And now we can make some Datasets!

train_ds = TabDataset(to.train)
valid_ds = TabDataset(to.valid)

We can look at some data real quick if we want to as well! First we need to assign a batch size:

train_ds.bs = 3

And now let’s look at some data:

train_ds[[3]]

We can see that we output what could be considered a batch of data! The only thing missing is to make it into a tensor! Fantastic! Now let’s build the DataLoader, as there’s some pieces in it that we need, so simply having this Dataset won’t be enough

The `DataLoader`

Now to build our DataLoader, we’re going to want to modify 4 particular functions:

create_item
create_batch
get_idxs
shuffle_ds

Each of these play a particular role. First let’s look at our template:

class TabDataLoader(DataLoader):
    def __init__(self, dataset, bs=1, num_workers=0, device='cuda', shuffle=False, **kwargs):
        "A `DataLoader` based on a `TabDataset`"
        super().__init__(dataset, bs=bs, num_workers=num_workers, shuffle=shuffle, 
                         device=device, drop_last=shuffle, **kwargs)
        self.dataset.bs=bs

As you can see, our __init__ will build a DataLoader, and we keep track of our Dataset and set the Datasets batch size here as well

dl = TabDataLoader(train_ds, bs=3)

dl.dataset.bs

dl.dataset[[0]]

And we can see that we grab everything as normal in the Dataset! Great! Now let’s work on create_item and create_batch. create_item is very simple as we already do so when we make our call to the dataset, so we just pass it on. create_batch is also very simplistic. We’ll take some index’s from our Dataset and convert them all to Tensors!

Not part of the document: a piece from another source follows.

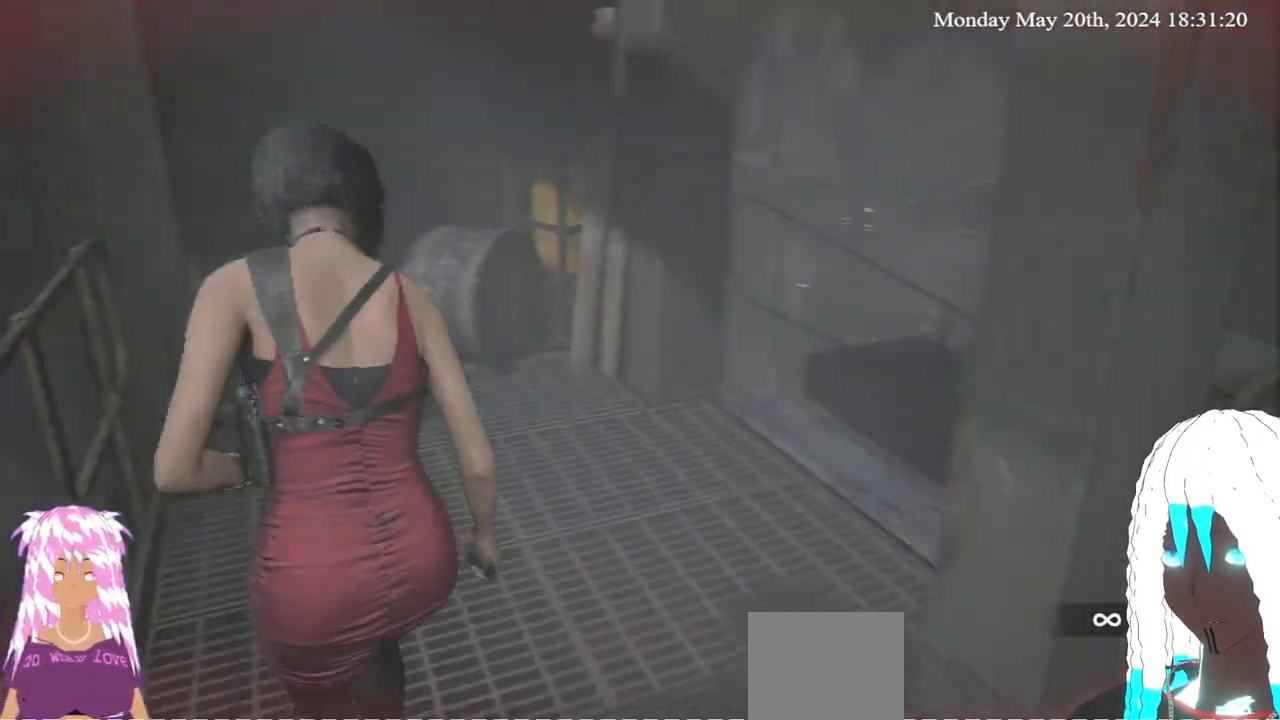
{"buttons": [], "left_stick": "up-right", "right_stick": "right", "events": [[250, "left_stick", "right"], [467, "left_stick", "up-right"]]}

class TabDataLoader(DataLoader):
    def __init__(self, dataset, bs=1, num_workers=0, device='cuda', shuffle=False, **kwargs):
        "A `DataLoader` based on a `TabDataset`"
        super().__init__(dataset, bs=bs, num_workers=num_workers, shuffle=shuffle, 
                         device=device, drop_last=shuffle, **kwargs)
        self.dataset.bs=bs
    
    def create_item(self, s): return s

    def create_batch(self, b):
        cat, cont, y = self.dataset[b]
        return tensor(cat).to(self.device), tensor(cont).to(self.device), tensor(y).to(self.device)

Now we’re almost done. The last two pieces missing is get_idxs and shuffle_fn. These are needed as after each epoch we actually shuffle the dataset and we need to get a list of index’s for our DataLoader to use! To save on time (as we’re using array indexing), we can shuffle the interior dataset instead! A major benefit is slicing (consecutive idxs) instead of indexing (non-consecutive idxs). Let’s look at what that looks like:

class TabDataLoader(DataLoader):
    def __init__(self, dataset, bs=1, num_workers=0, device='cuda', shuffle=False, **kwargs):
        "A `DataLoader` based on a `TabDataset`"
        super().__init__(dataset, bs=bs, num_workers=num_workers, shuffle=shuffle, 
                         device=device, drop_last=shuffle, **kwargs)
        self.dataset.bs=bs
    
    def create_item(self, s): return s

    def create_batch(self, b):
        "Create a batch of data"
        cat, cont, y = self.dataset[b]
        return tensor(cat).to(self.device), tensor(cont).to(self.device), tensor(y).to(self.device)

    def get_idxs(self):
        "Get index's to select"
        idxs = Inf.count if self.indexed else Inf.nones
        if self.n is not None: idxs = list(range(len(self.dataset)))
        return idxs

    def shuffle_fn(self):
        "Shuffle the interior dataset"
        rng = np.random.permutation(len(self.dataset))
        self.dataset.cats = self.dataset.cats[rng]
        self.dataset.conts = self.dataset.conts[rng]
        self.dataset.ys = self.dataset.ys[rng]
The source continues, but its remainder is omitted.